I have lived through WoW's Barrens Chat, had my fair share of nonsense from players on Xbox Live and PSN, and have been reamed time and time again by players on other popular games (CS:GO, TF2, etc.).  For the most part there are 1 or 2 assholes that enjoy berating/harrassing other players. However, I see more and more joining in on the nonsense, and it makes me miss the good ole days when your opponents had a name and a face.  You could go to their house for dinner after the last battle was won or lost, and have conversations on strategy, tactics, and how bad each other is without needing to defend yourself from anyone but someone you trust.  There was a sense of communion.
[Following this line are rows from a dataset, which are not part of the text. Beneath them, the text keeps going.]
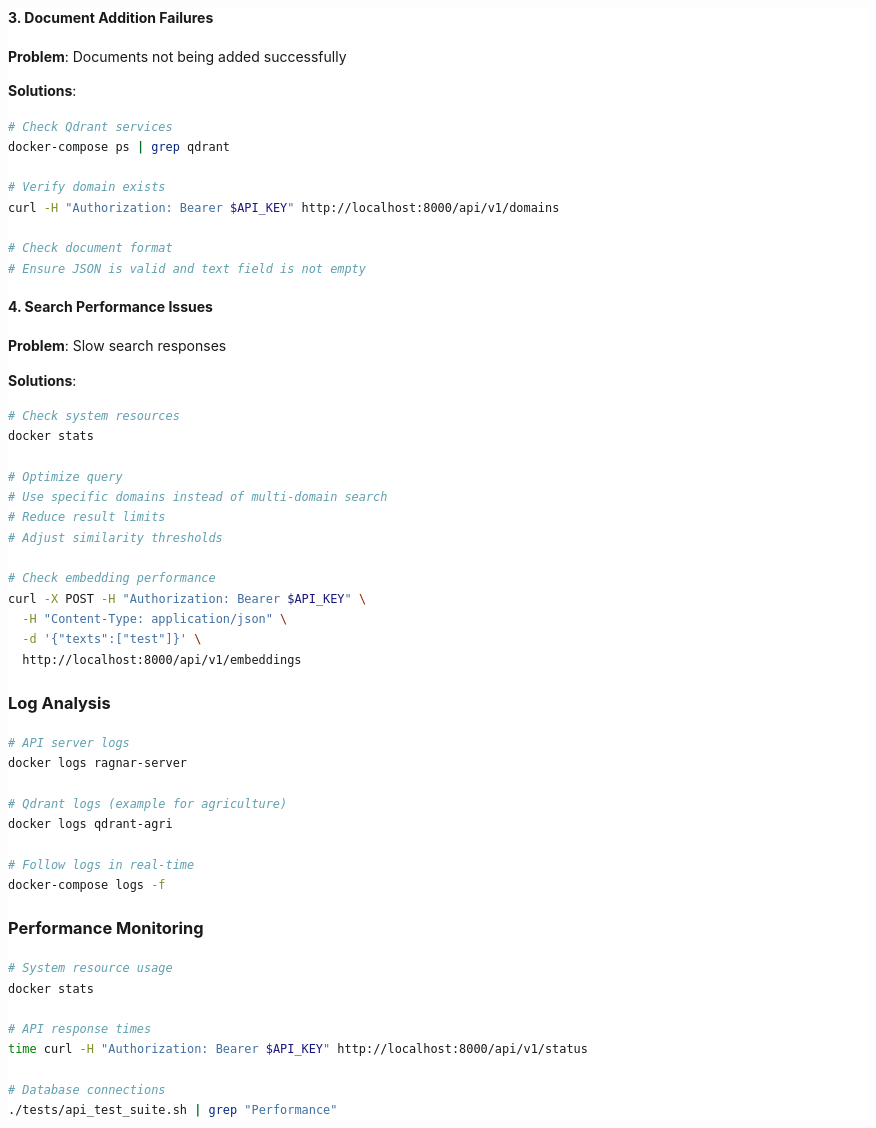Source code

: #### 3. Document Addition Failures

**Problem**: Documents not being added successfully

**Solutions**:

```bash
# Check Qdrant services
docker-compose ps | grep qdrant

# Verify domain exists
curl -H "Authorization: Bearer $API_KEY" http://localhost:8000/api/v1/domains

# Check document format
# Ensure JSON is valid and text field is not empty
```

#### 4. Search Performance Issues

**Problem**: Slow search responses

**Solutions**:

```bash
# Check system resources
docker stats

# Optimize query
# Use specific domains instead of multi-domain search
# Reduce result limits
# Adjust similarity thresholds

# Check embedding performance
curl -X POST -H "Authorization: Bearer $API_KEY" \
  -H "Content-Type: application/json" \
  -d '{"texts":["test"]}' \
  http://localhost:8000/api/v1/embeddings
```

### Log Analysis

```bash
# API server logs
docker logs ragnar-server

# Qdrant logs (example for agriculture)
docker logs qdrant-agri

# Follow logs in real-time
docker-compose logs -f
```

### Performance Monitoring

```bash
# System resource usage
docker stats

# API response times
time curl -H "Authorization: Bearer $API_KEY" http://localhost:8000/api/v1/status

# Database connections
./tests/api_test_suite.sh | grep "Performance"
```
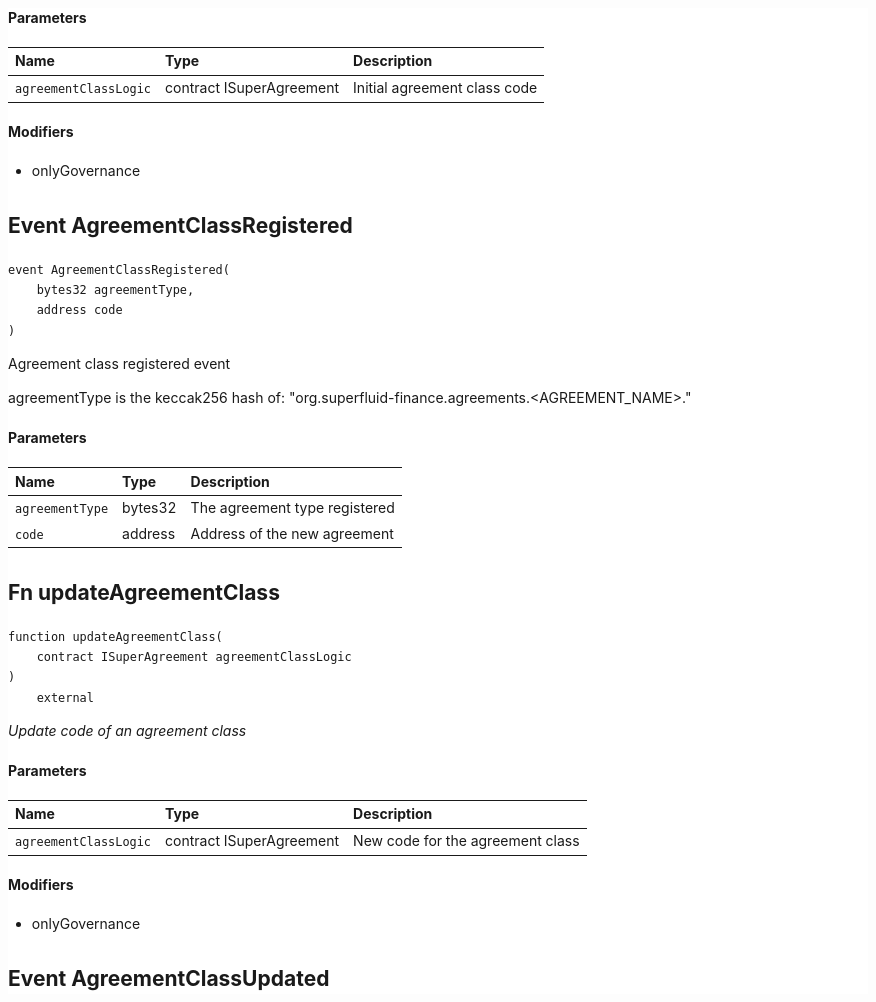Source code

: #### Parameters

| Name | Type | Description |
| :--- | :--- | :---------- |
| `agreementClassLogic` | contract ISuperAgreement | Initial agreement class code |

#### Modifiers 

- onlyGovernance
## Event AgreementClassRegistered

```solidity
event AgreementClassRegistered(
    bytes32 agreementType,
    address code
)
```

Agreement class registered event

agreementType is the keccak256 hash of: "org.superfluid-finance.agreements.<AGREEMENT_NAME>.<VERSION>"

#### Parameters

| Name | Type | Description |
| :--- | :--- | :---------- |
| `agreementType` | bytes32 | The agreement type registered |
| `code` | address | Address of the new agreement |

## Fn updateAgreementClass

```solidity
function updateAgreementClass(
    contract ISuperAgreement agreementClassLogic
) 
    external
```
_Update code of an agreement class_

#### Parameters

| Name | Type | Description |
| :--- | :--- | :---------- |
| `agreementClassLogic` | contract ISuperAgreement | New code for the agreement class |

#### Modifiers 

 - onlyGovernance
## Event AgreementClassUpdated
Now it seems that the communities are basted in cynicism to the point that there is no real sense of community for new comers, or even those of us who have been around forever and want to experience a game with others.

Listening to 2Pac's changes:

So I am a bit of a hip hop fan, and the inspiration for this post came from 2Pac.  I would like to see a change in the gaming community.  I propose 2 things:

  1. Stop giving the assholes the attention they obviously want.  If someone is trolling or being a complete douche, ignore them outright.  No witty comebacks, no joining in, no "fuck you man that's stupid" remarks back.  Hungry trolls will always be there, and the more they are deprived of the attention they seek, the less enjoyable it becomes for them.

  1. Be kind to each other.  This goes back to not saying rude shit unless you have something kind to say.  To quote Bill and Ted "Be excellent to each other."  This seems to be the hardest part, especially to MMO players.  MMO'ers spend a lot of time in their MMO of choice and it becomes obvious that basic human interaction is already a challenge for them so they get the most enjoyment out of trying to spur a reaction by being "cool" on the internet.

Rant's End

Stop being dicks to each other.  We live in a world where being a "nerd" or "geek" is socially acceptable, and I think we owe it to ourselves to show those who are on the outside looking in that having an interest in things that used to be niche or uncool is perfectly acceptable.  If you really want to help, help others.  Be patient with the n00bs, give them time to learn, and don't hate on them if something that is painfully obvious (i.e. not understanding that a healing spell does more than just heal themselves).  Be a leader in a crowd of noisy followers.